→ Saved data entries
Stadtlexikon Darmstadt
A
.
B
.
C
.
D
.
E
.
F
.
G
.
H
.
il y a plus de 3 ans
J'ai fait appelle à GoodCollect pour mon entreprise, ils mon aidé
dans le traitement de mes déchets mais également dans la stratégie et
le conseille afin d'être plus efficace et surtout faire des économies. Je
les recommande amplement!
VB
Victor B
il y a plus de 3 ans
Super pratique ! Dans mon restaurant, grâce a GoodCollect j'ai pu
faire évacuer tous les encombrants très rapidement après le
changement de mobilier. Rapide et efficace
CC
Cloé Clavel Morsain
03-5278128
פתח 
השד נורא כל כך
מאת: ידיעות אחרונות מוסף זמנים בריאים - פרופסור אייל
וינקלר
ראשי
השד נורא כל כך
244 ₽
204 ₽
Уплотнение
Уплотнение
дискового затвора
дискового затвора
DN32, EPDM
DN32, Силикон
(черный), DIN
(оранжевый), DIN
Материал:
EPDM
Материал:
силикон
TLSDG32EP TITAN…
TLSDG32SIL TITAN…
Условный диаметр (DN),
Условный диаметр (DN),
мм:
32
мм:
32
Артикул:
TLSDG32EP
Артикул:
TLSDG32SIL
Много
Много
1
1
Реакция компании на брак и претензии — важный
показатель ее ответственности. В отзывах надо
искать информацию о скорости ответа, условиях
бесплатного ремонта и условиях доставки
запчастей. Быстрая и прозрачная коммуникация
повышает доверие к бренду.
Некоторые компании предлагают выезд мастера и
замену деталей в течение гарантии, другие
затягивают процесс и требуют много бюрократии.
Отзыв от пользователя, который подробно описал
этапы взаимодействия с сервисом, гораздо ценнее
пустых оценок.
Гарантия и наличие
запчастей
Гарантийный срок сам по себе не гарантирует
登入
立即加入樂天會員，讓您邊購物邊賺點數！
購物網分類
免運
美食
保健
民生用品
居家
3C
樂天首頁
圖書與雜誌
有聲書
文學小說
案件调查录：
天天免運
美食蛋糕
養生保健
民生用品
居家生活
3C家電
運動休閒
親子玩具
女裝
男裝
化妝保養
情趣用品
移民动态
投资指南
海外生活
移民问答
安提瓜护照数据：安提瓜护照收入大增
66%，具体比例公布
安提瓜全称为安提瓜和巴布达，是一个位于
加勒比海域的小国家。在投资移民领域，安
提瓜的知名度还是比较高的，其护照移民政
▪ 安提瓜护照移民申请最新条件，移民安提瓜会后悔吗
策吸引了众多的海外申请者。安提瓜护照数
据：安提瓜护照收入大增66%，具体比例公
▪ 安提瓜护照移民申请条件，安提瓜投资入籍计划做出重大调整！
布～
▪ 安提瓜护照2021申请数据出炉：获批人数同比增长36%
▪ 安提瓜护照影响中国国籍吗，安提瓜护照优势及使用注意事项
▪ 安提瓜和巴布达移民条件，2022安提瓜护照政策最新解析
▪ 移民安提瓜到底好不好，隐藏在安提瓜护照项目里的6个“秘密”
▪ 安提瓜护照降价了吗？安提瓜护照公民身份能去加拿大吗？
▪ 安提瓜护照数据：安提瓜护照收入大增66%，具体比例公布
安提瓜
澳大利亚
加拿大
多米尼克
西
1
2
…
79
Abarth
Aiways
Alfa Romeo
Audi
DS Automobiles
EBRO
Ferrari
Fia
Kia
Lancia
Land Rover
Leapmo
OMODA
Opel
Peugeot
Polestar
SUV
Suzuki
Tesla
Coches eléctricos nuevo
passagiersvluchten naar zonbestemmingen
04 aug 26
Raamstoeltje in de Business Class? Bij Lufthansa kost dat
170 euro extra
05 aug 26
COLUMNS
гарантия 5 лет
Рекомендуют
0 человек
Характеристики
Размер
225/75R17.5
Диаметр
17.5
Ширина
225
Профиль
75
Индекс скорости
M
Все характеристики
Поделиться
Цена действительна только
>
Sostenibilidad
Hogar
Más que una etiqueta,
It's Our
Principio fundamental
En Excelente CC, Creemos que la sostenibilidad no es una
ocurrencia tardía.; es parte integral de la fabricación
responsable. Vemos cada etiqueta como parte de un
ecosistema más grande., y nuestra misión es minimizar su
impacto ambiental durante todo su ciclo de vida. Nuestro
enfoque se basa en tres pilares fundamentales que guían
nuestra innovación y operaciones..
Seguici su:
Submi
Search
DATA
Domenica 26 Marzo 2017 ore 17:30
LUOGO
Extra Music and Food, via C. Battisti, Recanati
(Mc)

→ YOUR OBJECTIVE
Copy out the data exactly as it stands, leaving nothing out.

→ SOLVED EXERCISE
Stadtlexikon Darmstadt
A
.
B
.
C
.
D
.
E
.
F
.
G
.
H
.
il y a plus de 3 ans
J'ai fait appelle à GoodCollect pour mon entreprise, ils mon aidé
dans le traitement de mes déchets mais également dans la stratégie et
le conseille afin d'être plus efficace et surtout faire des économies. Je
les recommande amplement!
VB
Victor B
il y a plus de 3 ans
Super pratique ! Dans mon restaurant, grâce a GoodCollect j'ai pu
faire évacuer tous les encombrants très rapidement après le
changement de mobilier. Rapide et efficace
CC
Cloé Clavel Morsain
03-5278128
פתח 
השד נורא כל כך
מאת: ידיעות אחרונות מוסף זמנים בריאים - פרופסור אייל
וינקלר
ראשי
השד נורא כל כך
244 ₽
204 ₽
Уплотнение
Уплотнение
дискового затвора
дискового затвора
DN32, EPDM
DN32, Силикон
(черный), DIN
(оранжевый), DIN
Материал:
EPDM
Материал:
силикон
TLSDG32EP TITAN…
TLSDG32SIL TITAN…
Условный диаметр (DN),
Условный диаметр (DN),
мм:
32
мм:
32
Артикул:
TLSDG32EP
Артикул:
TLSDG32SIL
Много
Много
1
1
Реакция компании на брак и претензии — важный
показатель ее ответственности. В отзывах надо
искать информацию о скорости ответа, условиях
бесплатного ремонта и условиях доставки
запчастей. Быстрая и прозрачная коммуникация
повышает доверие к бренду.
Некоторые компании предлагают выезд мастера и
замену деталей в течение гарантии, другие
затягивают процесс и требуют много бюрократии.
Отзыв от пользователя, который подробно описал
этапы взаимодействия с сервисом, гораздо ценнее
пустых оценок.
Гарантия и наличие
запчастей
Гарантийный срок сам по себе не гарантирует
登入
立即加入樂天會員，讓您邊購物邊賺點數！
購物網分類
免運
美食
保健
民生用品
居家
3C
樂天首頁
圖書與雜誌
有聲書
文學小說
案件调查录：
天天免運
美食蛋糕
養生保健
民生用品
居家生活
3C家電
運動休閒
親子玩具
女裝
男裝
化妝保養
情趣用品
移民动态
投资指南
海外生活
移民问答
安提瓜护照数据：安提瓜护照收入大增
66%，具体比例公布
安提瓜全称为安提瓜和巴布达，是一个位于
加勒比海域的小国家。在投资移民领域，安
提瓜的知名度还是比较高的，其护照移民政
▪ 安提瓜护照移民申请最新条件，移民安提瓜会后悔吗
策吸引了众多的海外申请者。安提瓜护照数
据：安提瓜护照收入大增66%，具体比例公
▪ 安提瓜护照移民申请条件，安提瓜投资入籍计划做出重大调整！
布～
▪ 安提瓜护照2021申请数据出炉：获批人数同比增长36%
▪ 安提瓜护照影响中国国籍吗，安提瓜护照优势及使用注意事项
▪ 安提瓜和巴布达移民条件，2022安提瓜护照政策最新解析
▪ 移民安提瓜到底好不好，隐藏在安提瓜护照项目里的6个“秘密”
▪ 安提瓜护照降价了吗？安提瓜护照公民身份能去加拿大吗？
▪ 安提瓜护照数据：安提瓜护照收入大增66%，具体比例公布
安提瓜
澳大利亚
加拿大
多米尼克
西
1
2
…
79
Abarth
Aiways
Alfa Romeo
Audi
DS Automobiles
EBRO
Ferrari
Fia
Kia
Lancia
Land Rover
Leapmo
OMODA
Opel
Peugeot
Polestar
SUV
Suzuki
Tesla
Coches eléctricos nuevo
passagiersvluchten naar zonbestemmingen
04 aug 26
Raamstoeltje in de Business Class? Bij Lufthansa kost dat
170 euro extra
05 aug 26
COLUMNS
гарантия 5 лет
Рекомендуют
0 человек
Характеристики
Размер
225/75R17.5
Диаметр
17.5
Ширина
225
Профиль
75
Индекс скорости
M
Все характеристики
Поделиться
Цена действительна только
>
Sostenibilidad
Hogar
Más que una etiqueta,
It's Our
Principio fundamental
En Excelente CC, Creemos que la sostenibilidad no es una
ocurrencia tardía.; es parte integral de la fabricación
responsable. Vemos cada etiqueta como parte de un
ecosistema más grande., y nuestra misión es minimizar su
impacto ambiental durante todo su ciclo de vida. Nuestro
enfoque se basa en tres pilares fundamentales que guían
nuestra innovación y operaciones..
Seguici su:
Submi
Search
DATA
Domenica 26 Marzo 2017 ore 17:30
LUOGO
Extra Music and Food, via C. Battisti, Recanati
(Mc)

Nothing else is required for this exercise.